Il ne bougea pas. Prise de peur, elle le secoua. Il était évanoui. Avec difficultés, elle le retourna. Le pansement avait glissé. Sous le sein droit, une large plaie purulente où se collaient de la terre et des feuilles. Serrant les dents et les narines, elle versa de l’eau sur la blessure. Nettoyée, l’horrible lésion était encore plus inquiétante. Quand elle y versa de l’alcool, le blessé sursauta et ouvrit les yeux. Malgré sa souffrance, il parvint à sourire.

— J’ai soif.

Léa fit glisser de l’eau entre les lèvres brûlantes et lui lava le visage. Il parvint à se redresser et regarda sa blessure.

— Ce n’est pas très beau.

— Tenez la compresse.

Une fois pansé, Léa l’aida à retirer son pantalon déchiré et à mettre les vêtements apportés. Les chaussures étaient un peu grandes.

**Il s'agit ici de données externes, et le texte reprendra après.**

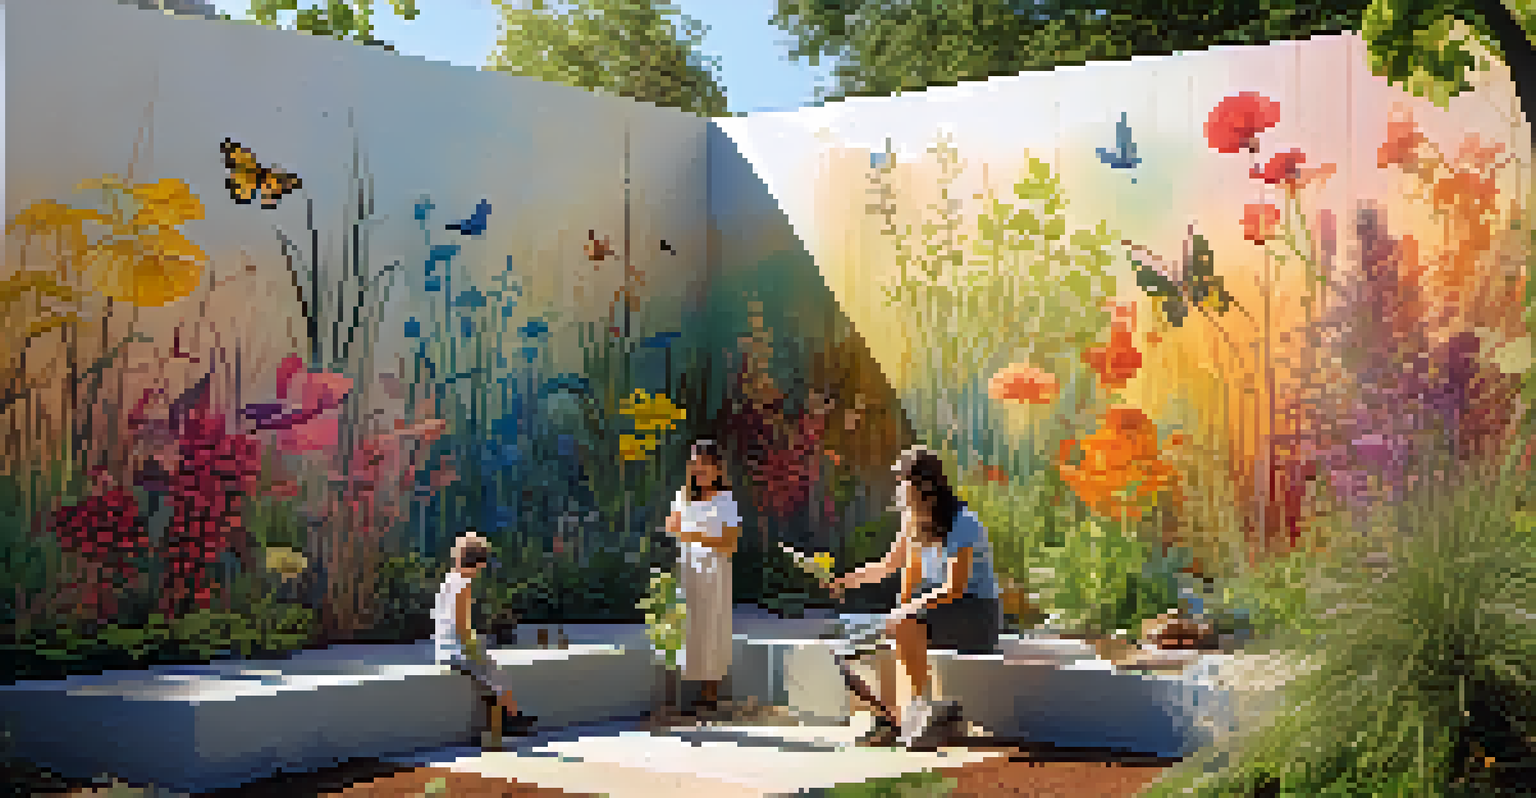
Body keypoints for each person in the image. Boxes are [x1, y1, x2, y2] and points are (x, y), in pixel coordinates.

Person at [824, 446, 1002, 748]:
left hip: (975, 613)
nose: (897, 488)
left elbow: (954, 588)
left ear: (924, 486)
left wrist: (904, 613)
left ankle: (922, 710)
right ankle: (890, 720)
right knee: (867, 641)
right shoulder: (913, 522)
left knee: (902, 622)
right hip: (938, 610)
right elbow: (891, 566)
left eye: (902, 480)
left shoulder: (963, 524)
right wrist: (845, 581)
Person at [432, 531, 533, 750]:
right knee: (497, 673)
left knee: (490, 672)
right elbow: (462, 624)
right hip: (456, 649)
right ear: (476, 562)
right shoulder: (463, 585)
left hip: (443, 647)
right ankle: (514, 718)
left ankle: (511, 717)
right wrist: (475, 648)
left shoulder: (449, 579)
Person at [665, 439, 742, 714]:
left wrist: (694, 535)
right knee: (687, 628)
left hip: (715, 571)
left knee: (712, 628)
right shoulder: (683, 497)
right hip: (688, 569)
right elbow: (671, 528)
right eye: (695, 466)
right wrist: (689, 534)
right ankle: (680, 696)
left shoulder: (725, 500)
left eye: (705, 466)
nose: (700, 471)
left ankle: (709, 695)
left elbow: (730, 543)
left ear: (717, 469)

— Vous voilà plus présentable. Maintenant, il faut manger.

— Je n’ai pas faim.

— Moi si, et vous, vous devez faire un effort… Là, c’est bien… Maintenant, écoutez-moi. François Tavernier a appelé… je lui ai dit que vous étiez là… il vient nous chercher…

— Enfin une bonne nouvelle ! Quand vient-il ?

— Dans la soirée… Vous croyez que vous tiendrez le coup jusque-là ?

— Ne vous inquiétez pas. Vous n’auriez pas apporté un peu d’alcool ?

— Tenez, j’y ai pensé. J’ai piqué une bouteille d’armagnac.

— De l’armagnac ? Voilà qui me remonte le moral. Léa…

— Oui ?

— Merci pour tout.

— Vous êtes bête… Attendez que l’on soit sorti d’ici… Maintenant, je dois rentrer. Surtout ne changez pas d’endroit.

— Embrassez-moi.

Léa se pencha sur le front couvert de sueur et y déposa un baiser.

— Mieux, fit-il en l’attirant.

Leurs lèvres se rencontrèrent. Léa réprima un mouvement de dégoût : la fièvre le rongeait.

Bouleversé, il la regarda s’éloigner.